No respeitante ao Iraque, no início de 2002 o vice-presidente Dick Cheney e o seu chefe de gabinete começaram a pressionar os analistas da CIA. O Departamento de Defesa criou mesmo o seu próprio gabinete em Bagdade, chefiado por um dos “neocons” mais motivados, tendo este gabinete refor­çado as conclusões que o presidente e o vice-presidente sustentavam.
 
Com o presidente apoiando claramente uma intervenção militar, o vice-presidente defendendo a pior hipótese da ameaça vinda do Irão e as suas alegadas ligações à al-Qaeda, e o segundo escalão pressionando sem cessar a sua tese estratégica, criou-se um consenso a favor da acção militar.
 
Os antecedentes históricos, o processo de decisão política, a manipulação deliberadada da ansiedade pública, a estratégia e a execução da campanha militar, o caos e a revolta subsequentes, e o sectarismo da disputa que se seguiu, foram já abundante e detalhadamente descritos em inúmeros artigos. O que resta ao julgamento de cada um é a análise das consequências deste facto histórico controverso relativamente à posição dos EUA no mundo. Em 2006, era claro que os custos da guerra no Iraque tinham ultrapassado largamente o feito positivo da deposição de Saddam que, de qualquer modo, estava já praticamente manietado.
 
Em primeiro lugar, a guerra causou prejuízos calamitosos à posição global dos EUA, porque a desconfiança minou a sua legitimidade interna­cional, a fonte principal do seu “soft power”. A postura moral dos EUA, aspecto importante da legitimidade, foi também comprometida pelas prisões de Abu Ghraib e Guantanamo. Mas, mais importante do que todo o resto, desacre­ditou a sua liderança global. Os EUA deixaram de poder juntar o mundo à volta da sua causa, e de vencer pela força das armas. As suas acções dividiram os seus aliados e uniram os seus inimigos, criando-lhes novas oportunidades. O mundo do Islão movimentou-se em ódio amargo.
++++++++
Tarefa dada 1:
Segundo o trecho, em que ano já era claro que os custos da guerra no Iraque tinham ultrapassado largamente o efeito positivo da deposição de Saddam?
O trecho e os registos não têm qualquer relação entre si.

Registos brutos:
++++++++
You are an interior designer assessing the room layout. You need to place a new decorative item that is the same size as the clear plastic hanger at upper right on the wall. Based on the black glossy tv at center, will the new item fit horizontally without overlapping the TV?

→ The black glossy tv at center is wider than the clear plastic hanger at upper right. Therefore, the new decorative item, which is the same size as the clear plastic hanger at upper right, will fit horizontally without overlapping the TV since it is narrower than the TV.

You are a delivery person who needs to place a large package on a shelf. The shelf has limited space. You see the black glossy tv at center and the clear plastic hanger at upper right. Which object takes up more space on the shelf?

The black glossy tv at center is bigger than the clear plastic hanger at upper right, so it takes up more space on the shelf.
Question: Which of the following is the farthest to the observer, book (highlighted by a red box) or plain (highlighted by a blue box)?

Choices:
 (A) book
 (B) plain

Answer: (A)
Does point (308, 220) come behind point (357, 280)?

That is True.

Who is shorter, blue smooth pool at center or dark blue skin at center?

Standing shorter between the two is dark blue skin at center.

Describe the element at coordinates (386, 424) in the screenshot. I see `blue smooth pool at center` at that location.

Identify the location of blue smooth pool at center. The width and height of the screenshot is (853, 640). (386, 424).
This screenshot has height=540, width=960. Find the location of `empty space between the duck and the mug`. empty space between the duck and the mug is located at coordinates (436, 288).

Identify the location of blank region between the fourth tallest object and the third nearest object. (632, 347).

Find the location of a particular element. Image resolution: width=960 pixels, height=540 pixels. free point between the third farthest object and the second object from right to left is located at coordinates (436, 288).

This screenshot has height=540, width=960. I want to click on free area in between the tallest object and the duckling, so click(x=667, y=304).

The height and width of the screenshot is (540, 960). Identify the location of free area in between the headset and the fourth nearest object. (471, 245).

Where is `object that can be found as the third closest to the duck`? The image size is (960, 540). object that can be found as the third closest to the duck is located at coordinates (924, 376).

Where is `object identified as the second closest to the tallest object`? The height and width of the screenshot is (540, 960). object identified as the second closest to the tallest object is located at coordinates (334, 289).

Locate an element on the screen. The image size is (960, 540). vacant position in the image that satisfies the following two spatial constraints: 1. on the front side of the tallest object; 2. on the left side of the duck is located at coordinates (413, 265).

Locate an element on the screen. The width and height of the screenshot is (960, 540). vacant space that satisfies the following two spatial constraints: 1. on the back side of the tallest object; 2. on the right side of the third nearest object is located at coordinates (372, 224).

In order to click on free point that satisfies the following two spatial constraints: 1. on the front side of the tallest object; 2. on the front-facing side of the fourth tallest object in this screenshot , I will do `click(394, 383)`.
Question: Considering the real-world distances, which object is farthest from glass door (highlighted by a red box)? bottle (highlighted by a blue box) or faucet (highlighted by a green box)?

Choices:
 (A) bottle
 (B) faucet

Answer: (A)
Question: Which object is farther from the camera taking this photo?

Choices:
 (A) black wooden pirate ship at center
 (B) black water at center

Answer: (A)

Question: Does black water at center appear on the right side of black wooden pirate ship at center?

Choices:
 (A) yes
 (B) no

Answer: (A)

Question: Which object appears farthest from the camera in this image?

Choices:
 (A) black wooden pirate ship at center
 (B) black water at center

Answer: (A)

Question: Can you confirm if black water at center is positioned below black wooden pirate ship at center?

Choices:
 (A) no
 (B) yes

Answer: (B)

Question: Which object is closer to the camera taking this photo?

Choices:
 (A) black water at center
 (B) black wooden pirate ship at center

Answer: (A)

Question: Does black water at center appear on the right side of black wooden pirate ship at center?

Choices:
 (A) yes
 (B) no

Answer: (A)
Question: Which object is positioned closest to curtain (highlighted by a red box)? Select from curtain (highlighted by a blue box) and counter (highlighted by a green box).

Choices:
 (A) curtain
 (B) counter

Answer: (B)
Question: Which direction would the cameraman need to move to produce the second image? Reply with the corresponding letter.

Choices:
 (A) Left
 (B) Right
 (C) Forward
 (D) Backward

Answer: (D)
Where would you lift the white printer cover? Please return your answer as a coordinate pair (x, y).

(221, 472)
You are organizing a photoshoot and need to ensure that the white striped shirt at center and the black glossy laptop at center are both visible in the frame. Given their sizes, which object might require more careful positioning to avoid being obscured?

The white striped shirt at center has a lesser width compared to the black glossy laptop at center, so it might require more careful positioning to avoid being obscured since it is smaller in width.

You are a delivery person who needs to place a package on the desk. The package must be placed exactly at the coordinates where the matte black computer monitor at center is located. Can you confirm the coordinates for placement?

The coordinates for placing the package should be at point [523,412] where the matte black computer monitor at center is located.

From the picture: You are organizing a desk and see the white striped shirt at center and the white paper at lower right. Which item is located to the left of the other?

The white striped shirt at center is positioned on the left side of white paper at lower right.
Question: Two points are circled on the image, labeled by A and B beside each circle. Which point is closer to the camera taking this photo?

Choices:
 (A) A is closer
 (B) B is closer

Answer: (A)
++++++++
Tarefa dada 2:
Lista todas as linhas dos registos que contêm a palavra "than", tendo em conta a diferença entre maiúsculas e minúsculas.

Resultado 1:
Em 2006.

Resultado 2:
→ The black glossy tv at center is wider than the clear plastic hanger at upper right. Therefore, the new decorative item, which is the same size as the clear plastic hanger at upper right, will fit horizontally without overlapping the TV since it is narrower than the TV.
The black glossy tv at center is bigger than the clear plastic hanger at upper right, so it takes up more space on the shelf.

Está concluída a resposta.